I am attempting to create a shaded band that covers +/- 1 standard deviation on a view. (The SD in question is calculated on a larger population than the specific records in the current view, so the SD calculated by the "Distribution" option for reference line is not appropriate.) I have created, in the data source upstream from tableau, a field attached to each record with the SD of interest, and that SD*-1 as separate fields. They come into Tableau fine.
However, when I add one of them to a dual axis pane on the axis that has a horizontal bar, it fails because Tableau allows only one field, so it replaces the main field I have showing as a bar. When I add it to the other axis, it adds it as a shape, which I can live with because I can manipulate it to be not visible.
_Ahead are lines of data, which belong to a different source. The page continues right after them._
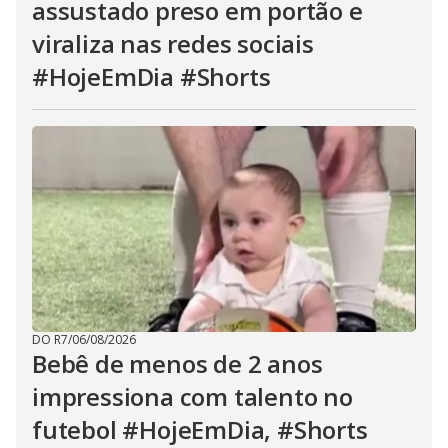
assustado preso em portão e
viraliza nas redes sociais
#HojeEmDia #Shorts
DO R7
/
06/08/2026
Bebê de menos de 2 anos
impressiona com talento no
futebol #HojeEmDia, #Shorts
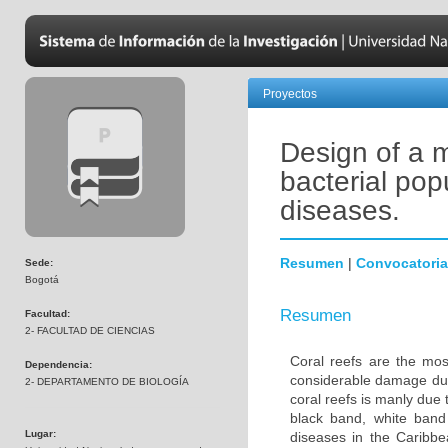
Proyectos
Design of a m
bacterial pop
diseases.
Resumen
|
Convocatoria
Sede:
Bogotá
Resumen
Facultad:
2- FACULTAD DE CIENCIAS
Coral reefs are the mo
Dependencia:
considerable damage duri
2- DEPARTAMENTO DE BIOLOGÍA
coral reefs is manly due
black band, white band
Lugar:
diseases in the Caribbe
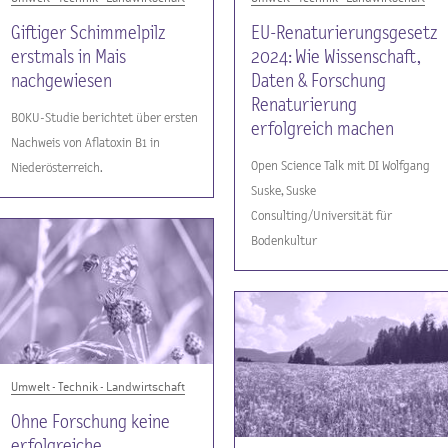
Giftiger Schimmelpilz
EU-Renaturierungsgesetz
erstmals in Mais
2024: Wie Wissenschaft,
nachgewiesen
Daten & Forschung
Renaturierung
BOKU-Studie berichtet über ersten
erfolgreich machen
Nachweis von Aflatoxin B1 in
Open Science Talk mit DI Wolfgang
Niederösterreich.
Suske, Suske
Consulting/Universität für
Bodenkultur
Umwelt - Technik - Landwirtschaft
Ohne Forschung keine
erfolgreiche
But, I would like to make a reference line as a range from the SD to 0. I can not do that, because as shown in the third page of the attached PDF, the options for setting a value for the reference line include the field on the other axis (not useful in this case), and the combined field "Measure Values". I created a parameter called Zero, with a value of 0, to use as the other end of the range, but I cannot use a field as the outer boundary of my range.
A workaround is to create a parameter equal to the SD desired. I have implemented my concept using this on the second panel in the attached PDF. This works, but, my understanding is that parameters created from fields do not update when the underlying data is refreshed. So it is not an effective workaround in the longer term unless the parameter in the view is manually updated after each data refresh that underlies it.
If there is an alternate technique to do this that would refresh automatically, I'd be interested.
I think Tableau should:
1. Allow parameters to link to and refresh with fields.
2. Allow reference lines to be set to a field value even if the field is not used in a graphic on an axis.
3. Make separating the component fields in a "Measure Values" or Measure Names" field easy and forthright to accomplish.
4. Allow more than one field to be represented on the same row with horizontal bars. Using colors, sizes, and transparency, they can both be visible. In some cases, such as this one, a stacked bar is not appropriate or optimal.